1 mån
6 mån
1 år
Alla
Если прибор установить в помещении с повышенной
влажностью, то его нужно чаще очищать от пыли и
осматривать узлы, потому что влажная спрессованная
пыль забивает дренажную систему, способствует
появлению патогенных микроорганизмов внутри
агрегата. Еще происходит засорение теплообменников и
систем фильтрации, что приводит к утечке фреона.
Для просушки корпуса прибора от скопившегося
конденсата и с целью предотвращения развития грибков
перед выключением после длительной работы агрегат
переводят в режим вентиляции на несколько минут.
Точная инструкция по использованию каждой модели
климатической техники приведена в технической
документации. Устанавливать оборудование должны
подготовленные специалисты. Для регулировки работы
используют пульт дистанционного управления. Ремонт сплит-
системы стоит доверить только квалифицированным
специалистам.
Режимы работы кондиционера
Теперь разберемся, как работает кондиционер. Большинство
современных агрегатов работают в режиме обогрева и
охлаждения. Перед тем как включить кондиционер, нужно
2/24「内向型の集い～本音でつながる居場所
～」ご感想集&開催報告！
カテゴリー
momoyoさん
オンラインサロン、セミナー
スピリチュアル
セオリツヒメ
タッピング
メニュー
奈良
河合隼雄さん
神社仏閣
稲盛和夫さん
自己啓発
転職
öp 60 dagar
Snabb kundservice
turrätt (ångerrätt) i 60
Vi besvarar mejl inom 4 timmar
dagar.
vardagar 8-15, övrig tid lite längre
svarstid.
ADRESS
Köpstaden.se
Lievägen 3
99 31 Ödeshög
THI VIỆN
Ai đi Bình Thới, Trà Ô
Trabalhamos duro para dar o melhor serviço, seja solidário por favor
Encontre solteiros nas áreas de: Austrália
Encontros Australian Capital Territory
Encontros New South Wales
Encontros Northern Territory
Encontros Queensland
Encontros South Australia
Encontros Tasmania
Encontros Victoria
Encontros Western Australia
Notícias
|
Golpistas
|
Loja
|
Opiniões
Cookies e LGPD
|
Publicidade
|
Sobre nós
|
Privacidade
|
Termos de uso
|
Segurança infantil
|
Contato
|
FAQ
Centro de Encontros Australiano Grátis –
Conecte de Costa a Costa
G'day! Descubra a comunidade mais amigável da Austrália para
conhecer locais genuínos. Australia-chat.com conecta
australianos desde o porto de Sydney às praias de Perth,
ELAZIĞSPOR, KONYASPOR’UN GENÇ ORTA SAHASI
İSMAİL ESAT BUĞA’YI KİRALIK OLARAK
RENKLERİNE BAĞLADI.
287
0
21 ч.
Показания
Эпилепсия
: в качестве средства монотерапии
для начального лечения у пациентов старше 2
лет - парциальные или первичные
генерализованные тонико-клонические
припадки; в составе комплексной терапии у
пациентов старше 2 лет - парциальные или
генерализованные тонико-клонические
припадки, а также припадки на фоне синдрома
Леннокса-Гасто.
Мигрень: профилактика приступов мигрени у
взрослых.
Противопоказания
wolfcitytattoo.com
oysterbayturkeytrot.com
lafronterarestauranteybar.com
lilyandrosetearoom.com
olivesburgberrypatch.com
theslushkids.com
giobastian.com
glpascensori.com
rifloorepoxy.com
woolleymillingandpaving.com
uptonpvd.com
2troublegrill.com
⁂
**Task to carry out**.
Lay out everything from the start of the items above down to the line containing "turrätt (ångerrätt) i 60", including both ends, as a Markdown table with a Num column for the row number and a Line column for the text. Leave out blank lines.

**Your solution**.
| Num | Line |
|---|---|
| 1 | 1 mån |
| 2 | 6 mån |
| 3 | 1 år |
| 4 | Alla |
| 5 | Если прибор установить в помещении с повышенной |
| 6 | влажностью, то его нужно чаще очищать от пыли и |
| 7 | осматривать узлы, потому что влажная спрессованная |
| 8 | пыль забивает дренажную систему, способствует |
| 9 | появлению патогенных микроорганизмов внутри |
| 10 | агрегата. Еще происходит засорение теплообменников и |
| 11 | систем фильтрации, что приводит к утечке фреона. |
| 12 | Для просушки корпуса прибора от скопившегося |
| 13 | конденсата и с целью предотвращения развития грибков |
| 14 | перед выключением после длительной работы агрегат |
| 15 | переводят в режим вентиляции на несколько минут. |
| 16 | Точная инструкция по использованию каждой модели |
| 17 | климатической техники приведена в технической |
| 18 | документации. Устанавливать оборудование должны |
| 19 | подготовленные специалисты. Для регулировки работы |
| 20 | используют пульт дистанционного управления. Ремонт сплит- |
| 21 | системы стоит доверить только квалифицированным |
| 22 | специалистам. |
| 23 | Режимы работы кондиционера |
| 24 | Теперь разберемся, как работает кондиционер. Большинство |
| 25 | современных агрегатов работают в режиме обогрева и |
| 26 | охлаждения. Перед тем как включить кондиционер, нужно |
| 27 | 2/24「内向型の集い～本音でつながる居場所 |
| 28 | ～」ご感想集&開催報告！ |
| 29 | カテゴリー |
| 30 | momoyoさん |
| 31 | オンラインサロン、セミナー |
| 32 | スピリチュアル |
| 33 | セオリツヒメ |
| 34 | タッピング |
| 35 | メニュー |
| 36 | 奈良 |
| 37 | 河合隼雄さん |
| 38 | 神社仏閣 |
| 39 | 稲盛和夫さん |
| 40 | 自己啓発 |
| 41 | 転職 |
| 42 | öp 60 dagar |
| 43 | Snabb kundservice |
| 44 | turrätt (ångerrätt) i 60 |